Section 2.07 Entire Agreement. This Agreement, together with the Purchase Agreement (in each case, including the exhibits and schedules to such documents, and any agreement, document or instrument referenced herein or therein), collectively contain the complete agreement between the parties hereto with respect to the transactions contemplated hereby and thereby and supersede all prior agreements and understandings between the parties hereto with respect to the subject matter of this Agreement. The parties hereto agree that prior drafts of this Agreement and such other agreements, documents or instruments contemplated hereby will be deemed not to provide any evidence as to the meaning of any provision hereof or thereof or the intent of the parties hereto with respect hereto or thereto. This Agreement shall control in the event of a conflict between the provisions of this Agreement and the Purchase Agreement with respect to the subject matter hereof.


Section 2.08 Counterparts. This Agreement and all other documents related hereto may be executed in several counterparts, each of which shall be deemed an original, but such counterparts shall together constitute but one and the same agreement.

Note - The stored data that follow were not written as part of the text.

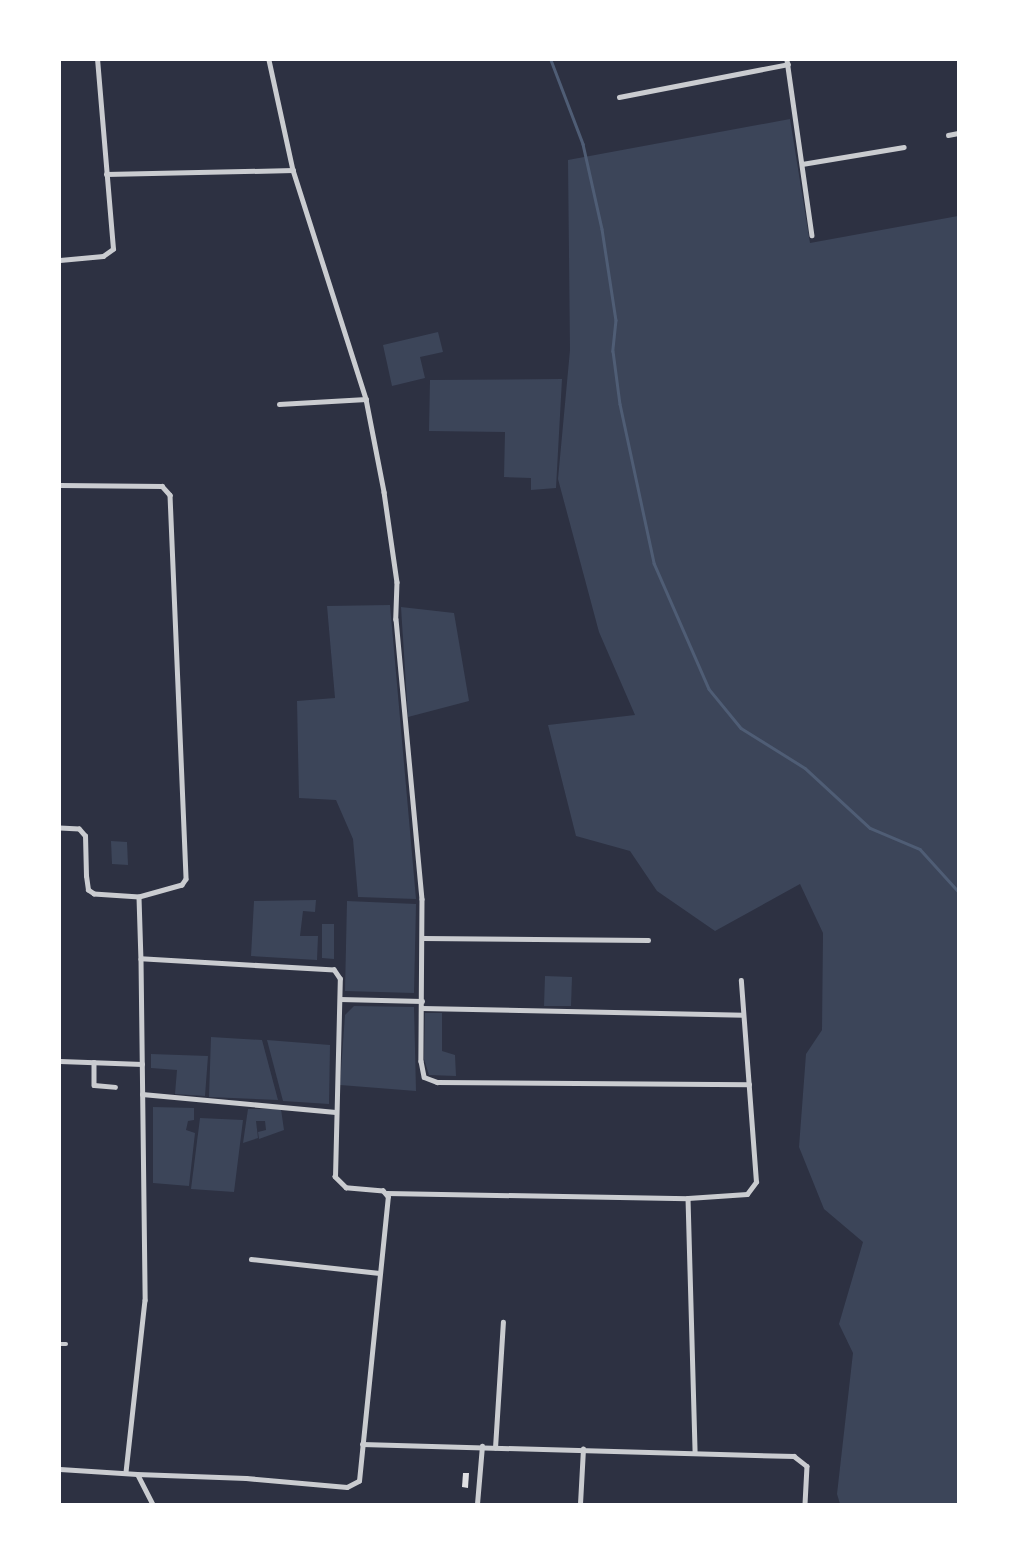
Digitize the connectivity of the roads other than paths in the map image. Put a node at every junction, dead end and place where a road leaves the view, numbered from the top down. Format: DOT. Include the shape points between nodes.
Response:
graph roads {
  1 [pos="97,60"];
  2 [pos="269,60"];
  3 [pos="788,62"];
  4 [pos="620,97"];
  5 [pos="958,133"];
  6 [pos="948,135"];
  7 [pos="904,147"];
  8 [pos="802,164"];
  9 [pos="293,170"];
  10 [pos="106,174"];
  11 [pos="812,235"];
  12 [pos="60,260"];
  13 [pos="366,398"];
  14 [pos="279,404"];
  15 [pos="60,485"];
  16 [pos="60,828"];
  17 [pos="139,897"];
  18 [pos="423,939"];
  19 [pos="648,940"];
  20 [pos="141,959"];
  21 [pos="741,981"];
  22 [pos="340,999"];
  23 [pos="422,1001"];
  24 [pos="422,1008"];
  25 [pos="743,1014"];
  26 [pos="60,1061"];
  27 [pos="94,1062"];
  28 [pos="142,1064"];
  29 [pos="748,1084"];
  30 [pos="115,1087"];
  31 [pos="142,1094"];
  32 [pos="335,1112"];
  33 [pos="386,1193"];
  34 [pos="688,1198"];
  35 [pos="251,1259"];
  36 [pos="379,1272"];
  37 [pos="503,1322"];
  38 [pos="60,1344"];
  39 [pos="66,1344"];
  40 [pos="362,1444"];
  41 [pos="482,1446"];
  42 [pos="495,1448"];
  43 [pos="583,1449"];
  44 [pos="695,1451"];
  45 [pos="60,1469"];
  46 [pos="127,1473"];
  47 [pos="137,1474"];
  48 [pos="153,1504"];
  49 [pos="477,1504"];
  50 [pos="580,1504"];
  51 [pos="805,1504"];
  1 -- 10 [label="street"];
  2 -- 9 [label="street"];
  3 -- 4 [label="street"];
  3 -- 8 [label="street"];
  5 -- 6 [label="street"];
  7 -- 8 [label="street"];
  8 -- 11 [label="street"];
  9 -- 10 [label="street"];
  9 -- 13 [label="street"];
  10 -- 12 [label="street" via="111,252"];
  13 -- 14 [label="street"];
  13 -- 18 [label="street" via="397,582 396,619"];
  15 -- 17 [label="street" via="162,486 172,504 186,879 182,886"];
  16 -- 17 [label="street" via="79,830 85,836 88,890 113,898"];
  17 -- 20 [label="street"];
  18 -- 19 [label="street"];
  18 -- 23 [label="street"];
  20 -- 22 [label="street" via="324,967 338,973"];
  20 -- 28 [label="street"];
  21 -- 25 [label="street"];
  22 -- 23 [label="street"];
  22 -- 32 [label="street"];
  23 -- 24 [label="street"];
  24 -- 25 [label="street"];
  24 -- 29 [label="street" via="421,1067 425,1077 437,1082"];
  25 -- 29 [label="street"];
  26 -- 27 [label="street"];
  27 -- 28 [label="street"];
  27 -- 30 [label="street" via="94,1085"];
  28 -- 31 [label="street"];
  29 -- 34 [label="street" via="754,1188 747,1194"];
  31 -- 32 [label="street"];
  31 -- 46 [label="street" via="145,1300"];
  32 -- 33 [label="street" via="338,1182 346,1188"];
  33 -- 34 [label="street"];
  33 -- 36 [label="street"];
  34 -- 44 [label="street"];
  35 -- 36 [label="street"];
  36 -- 40 [label="street"];
  37 -- 42 [label="street"];
  38 -- 39 [label="street"];
  40 -- 41 [label="street"];
  40 -- 47 [label="street" via="360,1478 351,1487"];
  41 -- 42 [label="street"];
  41 -- 49 [label="street"];
  42 -- 43 [label="street"];
  43 -- 44 [label="street"];
  43 -- 50 [label="street"];
  44 -- 51 [label="street" via="800,1458 807,1466"];
  45 -- 46 [label="street"];
  46 -- 47 [label="street"];
  47 -- 48 [label="street"];
}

The execution of this Agreement and any agreement or instrument entered into in connection with this Agreement, and any amendment hereto or thereto, by either party hereto may be evidenced by way of an electronic transmission of such party’s signature, and such electronically transmitted signature shall be deemed to constitute the original signature of such party.

Section 2.09 Amendment. This Agreement may be amended, modified or supplemented only by an instrument in writing specifically designated as an amendment, modification or supplement hereto, duly executed by the parties hereto.

*** SIGNATURE PAGE FOLLOWS***


IN WITNESS WHEREOF, the parties hereto have executed this Agreement to be effective as of the Effective Date.

 

SATCOM DIRECT HOLDINGS, INC.
By:  

/s/ Drew Haggard

Name: Drew Haggard

 

Address for Notice:

 

2450 W. NASA Blvd.

Melbourne, FL32904
Attn: James W. Jensen

By signing below, the Parent agrees to enforce the restrictions on transfer set forth in this Agreement.

 

GOGO INC.
By:  

/s/ Crystal L. Gordon

Name:   Crystal L. Gordon
Title:   Executive Vice President, General Counsel and Chief Administrative Officer


ANNEX A

LOCK-UP LEGEND

THE SHARES REPRESENTED BY THIS CERTIFICATE ARE SUBJECT TO A LOCK-UP AGREEMENT THAT RESTRICTS THE TRANSFER OF THESE SHARES ON OR ABOUT DECEMBER 3, 2024. COPIES OF SUCH AGREEMENT MAY BE OBTAINED UPON WRITTEN REQUEST OF THE SECRETARY OF THE COMPANY.


ANNEX B

SECURITIES ACT LEGEND

THE SECURITIES REPRESENTED BY THIS CERTIFICATE HAVE NOT BEEN REGISTERED UNDER THE SECURITIES ACT OF 1933, AS AMENDED, AND MAY NOT BE TRANSFERRED WITHOUT AN EFFECTIVE REGISTRATION STATEMENT FOR SUCH SECURITIES UNDER SUCH ACT OR PURSUANT TO RULE 144 PROMULGATED UNDER SUCH ACT OR AN OPINION OF COUNSEL SATISFACTORY TO THE CORPORATION THAT REGISTRATION IS NOT REQUIRED UNDER SUCH ACT.